== Your assignment ==
Restate word for word the entries below, starting at the line with "Deine Aufgaben – hier packst du mit an!" and ending at the line with "Jon Larsson". Keep both end lines and omit the pictures.

[Records for processing]

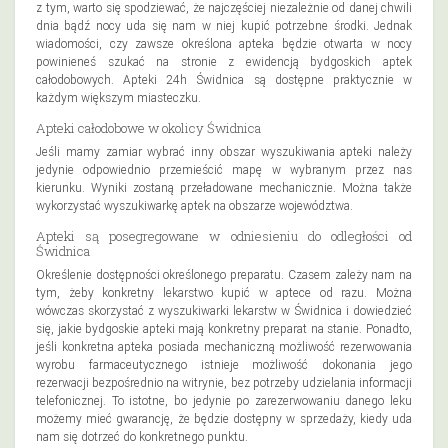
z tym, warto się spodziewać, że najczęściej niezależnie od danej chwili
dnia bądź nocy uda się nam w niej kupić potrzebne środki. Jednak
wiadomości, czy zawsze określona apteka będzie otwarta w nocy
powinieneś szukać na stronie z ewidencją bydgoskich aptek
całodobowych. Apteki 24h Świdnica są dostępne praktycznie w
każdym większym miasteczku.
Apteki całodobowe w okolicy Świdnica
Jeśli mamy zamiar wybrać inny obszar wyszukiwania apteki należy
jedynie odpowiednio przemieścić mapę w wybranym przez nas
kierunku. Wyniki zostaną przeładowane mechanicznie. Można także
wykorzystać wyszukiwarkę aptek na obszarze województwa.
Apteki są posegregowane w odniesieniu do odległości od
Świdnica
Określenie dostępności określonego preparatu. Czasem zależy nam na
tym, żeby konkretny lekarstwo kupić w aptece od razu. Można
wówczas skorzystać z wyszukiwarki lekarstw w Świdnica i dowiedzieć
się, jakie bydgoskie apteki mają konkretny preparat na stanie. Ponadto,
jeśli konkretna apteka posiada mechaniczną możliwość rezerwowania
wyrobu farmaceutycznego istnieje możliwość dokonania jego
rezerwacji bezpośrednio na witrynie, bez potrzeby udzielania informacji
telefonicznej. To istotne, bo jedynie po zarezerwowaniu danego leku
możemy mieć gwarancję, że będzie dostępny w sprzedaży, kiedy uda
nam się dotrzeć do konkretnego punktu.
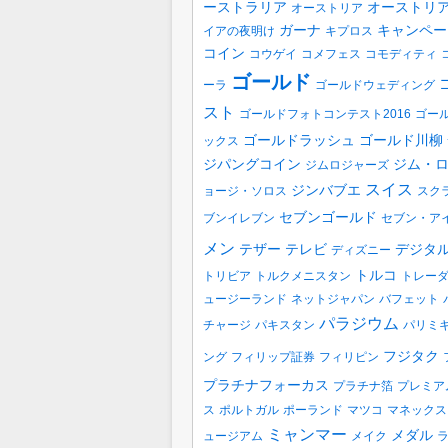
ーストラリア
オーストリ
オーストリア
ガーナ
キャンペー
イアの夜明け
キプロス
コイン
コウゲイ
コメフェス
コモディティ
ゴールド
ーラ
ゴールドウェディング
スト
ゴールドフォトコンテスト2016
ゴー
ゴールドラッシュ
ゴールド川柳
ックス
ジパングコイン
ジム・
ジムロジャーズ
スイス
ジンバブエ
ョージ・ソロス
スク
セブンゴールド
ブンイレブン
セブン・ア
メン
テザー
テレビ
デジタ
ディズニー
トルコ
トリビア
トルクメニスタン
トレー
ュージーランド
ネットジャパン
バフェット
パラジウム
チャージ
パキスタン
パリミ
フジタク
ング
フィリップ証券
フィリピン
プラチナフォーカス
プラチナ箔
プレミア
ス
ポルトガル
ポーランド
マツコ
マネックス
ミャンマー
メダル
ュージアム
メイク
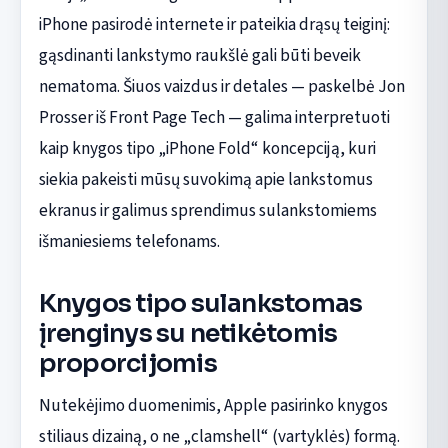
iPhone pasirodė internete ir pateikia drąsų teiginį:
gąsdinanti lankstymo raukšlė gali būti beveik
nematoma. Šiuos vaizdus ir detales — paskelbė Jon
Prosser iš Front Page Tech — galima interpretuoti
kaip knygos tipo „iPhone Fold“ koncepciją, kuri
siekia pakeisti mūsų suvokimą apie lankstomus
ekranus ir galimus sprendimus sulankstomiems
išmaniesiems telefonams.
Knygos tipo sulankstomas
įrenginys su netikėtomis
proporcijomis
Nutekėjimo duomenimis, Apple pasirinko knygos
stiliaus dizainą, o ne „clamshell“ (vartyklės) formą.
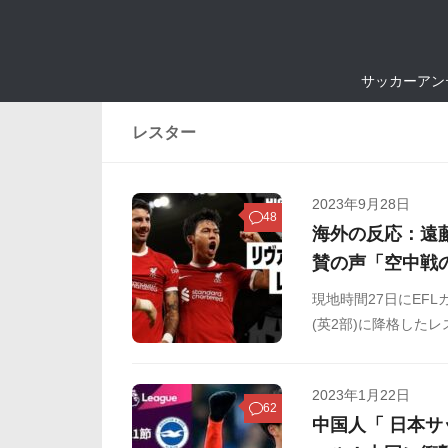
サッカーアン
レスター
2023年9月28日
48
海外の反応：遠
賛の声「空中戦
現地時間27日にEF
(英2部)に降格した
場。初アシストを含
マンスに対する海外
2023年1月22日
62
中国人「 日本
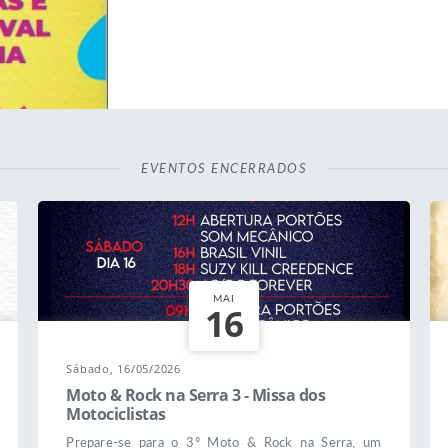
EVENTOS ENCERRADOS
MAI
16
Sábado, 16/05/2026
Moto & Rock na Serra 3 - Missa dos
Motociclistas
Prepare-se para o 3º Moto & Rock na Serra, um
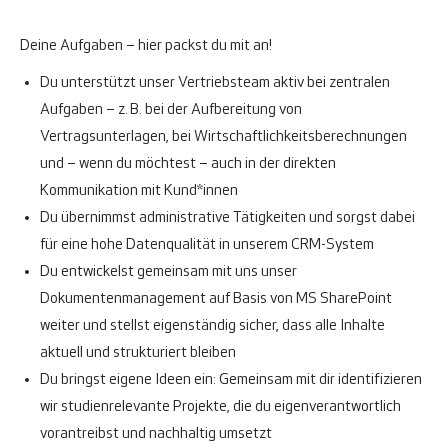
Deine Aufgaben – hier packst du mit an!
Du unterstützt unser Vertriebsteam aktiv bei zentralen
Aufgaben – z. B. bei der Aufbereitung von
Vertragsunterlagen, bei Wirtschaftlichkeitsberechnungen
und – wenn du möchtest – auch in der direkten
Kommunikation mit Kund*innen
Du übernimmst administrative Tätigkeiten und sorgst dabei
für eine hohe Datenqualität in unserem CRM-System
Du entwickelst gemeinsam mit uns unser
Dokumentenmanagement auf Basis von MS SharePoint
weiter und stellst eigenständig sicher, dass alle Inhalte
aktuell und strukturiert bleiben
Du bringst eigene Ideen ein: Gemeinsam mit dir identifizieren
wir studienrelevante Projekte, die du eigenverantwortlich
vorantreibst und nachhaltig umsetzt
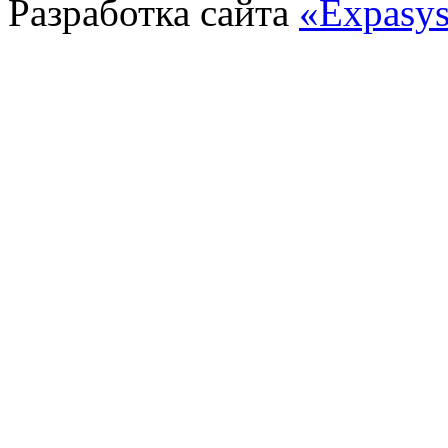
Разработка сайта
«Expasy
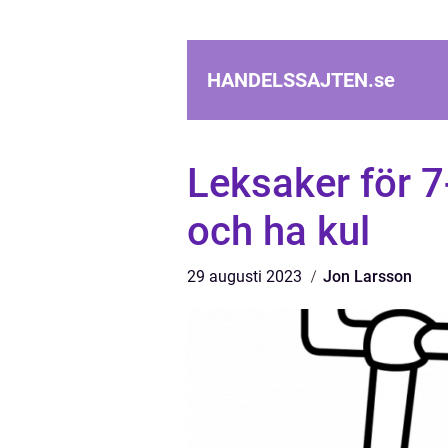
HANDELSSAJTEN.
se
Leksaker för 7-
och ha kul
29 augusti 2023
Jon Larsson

[/Records for processing]
[Records for processing]

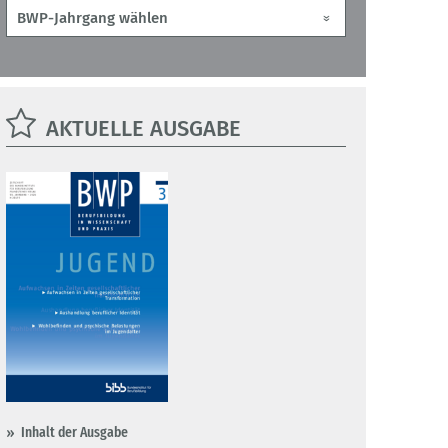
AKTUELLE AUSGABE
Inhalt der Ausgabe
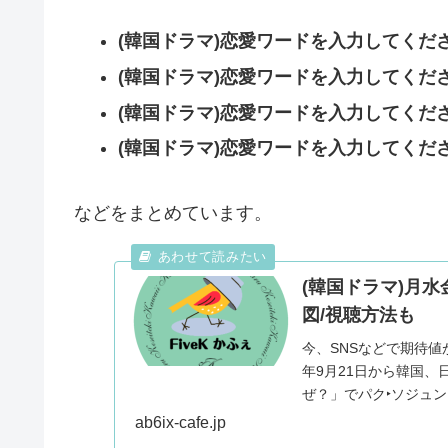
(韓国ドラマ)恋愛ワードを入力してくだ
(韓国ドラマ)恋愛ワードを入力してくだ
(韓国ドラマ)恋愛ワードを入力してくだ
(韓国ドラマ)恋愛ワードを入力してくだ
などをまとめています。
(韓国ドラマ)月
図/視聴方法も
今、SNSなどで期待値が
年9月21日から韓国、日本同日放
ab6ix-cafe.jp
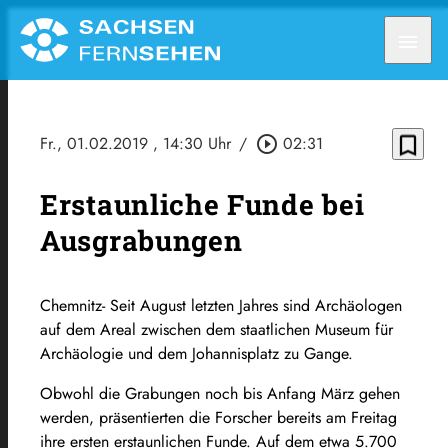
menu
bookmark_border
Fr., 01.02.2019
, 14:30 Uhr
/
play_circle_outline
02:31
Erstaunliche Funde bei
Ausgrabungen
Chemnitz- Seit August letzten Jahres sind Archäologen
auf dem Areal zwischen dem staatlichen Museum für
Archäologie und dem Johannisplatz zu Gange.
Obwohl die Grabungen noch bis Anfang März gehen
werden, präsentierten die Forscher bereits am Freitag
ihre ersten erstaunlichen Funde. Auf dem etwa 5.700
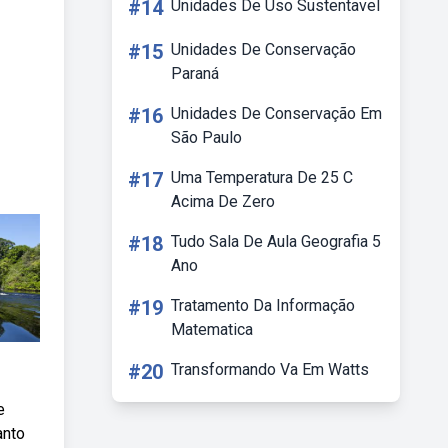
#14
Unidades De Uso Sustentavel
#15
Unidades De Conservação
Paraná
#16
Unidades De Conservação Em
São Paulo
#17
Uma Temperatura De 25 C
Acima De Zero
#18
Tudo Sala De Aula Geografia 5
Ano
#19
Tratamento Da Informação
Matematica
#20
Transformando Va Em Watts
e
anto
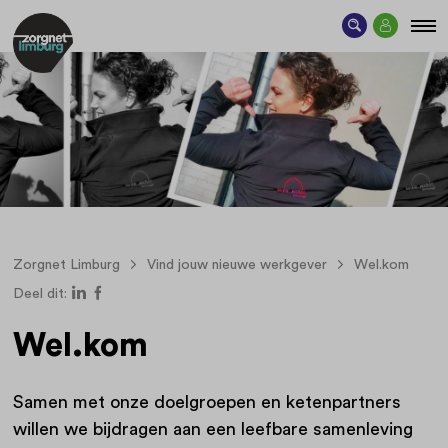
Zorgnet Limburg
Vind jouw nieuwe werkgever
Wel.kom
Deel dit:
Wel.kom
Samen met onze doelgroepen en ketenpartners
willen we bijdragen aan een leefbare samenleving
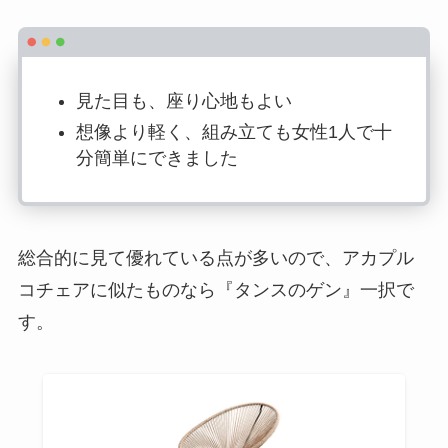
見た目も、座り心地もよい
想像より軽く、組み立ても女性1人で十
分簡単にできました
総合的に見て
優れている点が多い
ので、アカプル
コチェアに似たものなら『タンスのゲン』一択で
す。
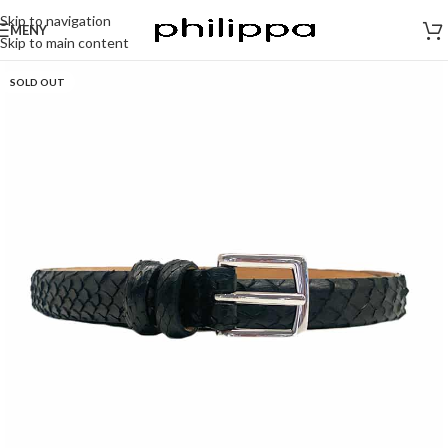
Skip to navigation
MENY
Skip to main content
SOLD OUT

[/Records for processing]
[Records for processing]

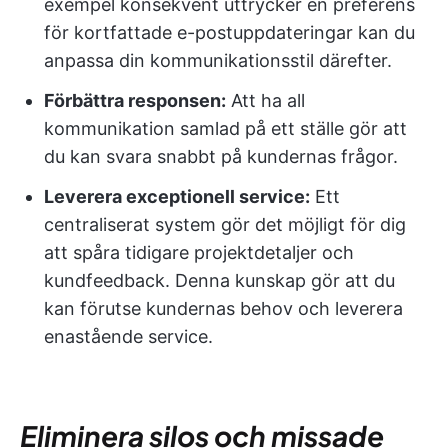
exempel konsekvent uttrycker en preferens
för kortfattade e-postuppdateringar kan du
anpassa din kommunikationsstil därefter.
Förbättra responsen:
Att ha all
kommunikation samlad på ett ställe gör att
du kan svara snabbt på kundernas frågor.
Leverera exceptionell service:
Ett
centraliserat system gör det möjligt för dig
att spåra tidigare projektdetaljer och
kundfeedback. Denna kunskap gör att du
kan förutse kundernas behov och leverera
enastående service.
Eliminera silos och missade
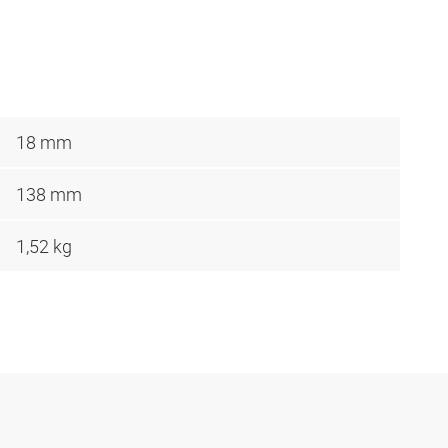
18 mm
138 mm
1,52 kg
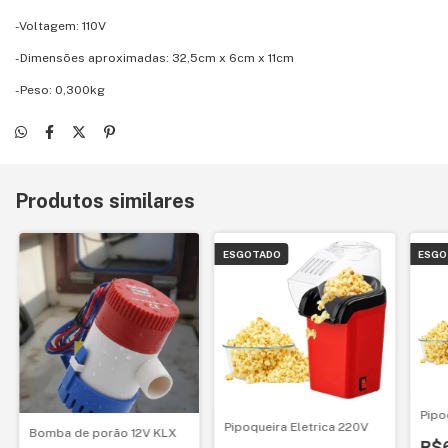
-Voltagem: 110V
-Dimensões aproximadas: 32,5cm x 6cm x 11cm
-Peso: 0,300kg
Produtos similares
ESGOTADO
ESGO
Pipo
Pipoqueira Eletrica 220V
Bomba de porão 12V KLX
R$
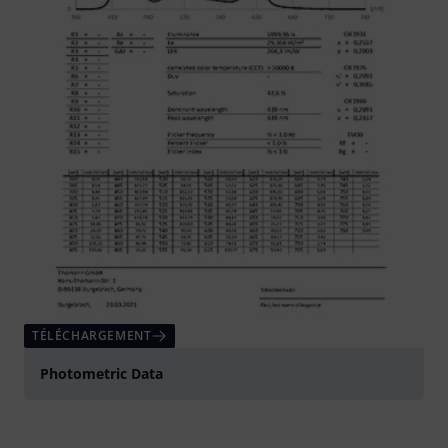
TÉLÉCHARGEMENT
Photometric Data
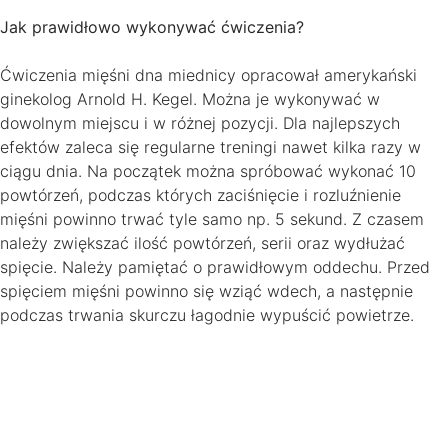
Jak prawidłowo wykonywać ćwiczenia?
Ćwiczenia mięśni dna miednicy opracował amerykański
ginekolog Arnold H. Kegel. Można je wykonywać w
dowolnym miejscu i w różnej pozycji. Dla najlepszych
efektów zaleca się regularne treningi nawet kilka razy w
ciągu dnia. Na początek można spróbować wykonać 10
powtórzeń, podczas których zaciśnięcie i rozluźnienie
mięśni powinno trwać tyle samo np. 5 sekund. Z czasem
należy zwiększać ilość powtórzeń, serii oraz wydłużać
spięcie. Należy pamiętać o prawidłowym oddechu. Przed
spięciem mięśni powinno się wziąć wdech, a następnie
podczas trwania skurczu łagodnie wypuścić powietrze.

[/Records for processing]

== Task response ==
Deine Aufgaben – hier packst du mit an!
Du unterstützt unser Vertriebsteam aktiv bei zentralen
Aufgaben – z. B. bei der Aufbereitung von
Vertragsunterlagen, bei Wirtschaftlichkeitsberechnungen
und – wenn du möchtest – auch in der direkten
Kommunikation mit Kund*innen
Du übernimmst administrative Tätigkeiten und sorgst dabei
für eine hohe Datenqualität in unserem CRM-System
Du entwickelst gemeinsam mit uns unser
Dokumentenmanagement auf Basis von MS SharePoint
weiter und stellst eigenständig sicher, dass alle Inhalte
aktuell und strukturiert bleiben
Du bringst eigene Ideen ein: Gemeinsam mit dir identifizieren
wir studienrelevante Projekte, die du eigenverantwortlich
vorantreibst und nachhaltig umsetzt
Разработка сайта
«Expasy
HANDELSSAJTEN.
se
Leksaker för 7-
och ha kul
29 augusti 2023
Jon Larsson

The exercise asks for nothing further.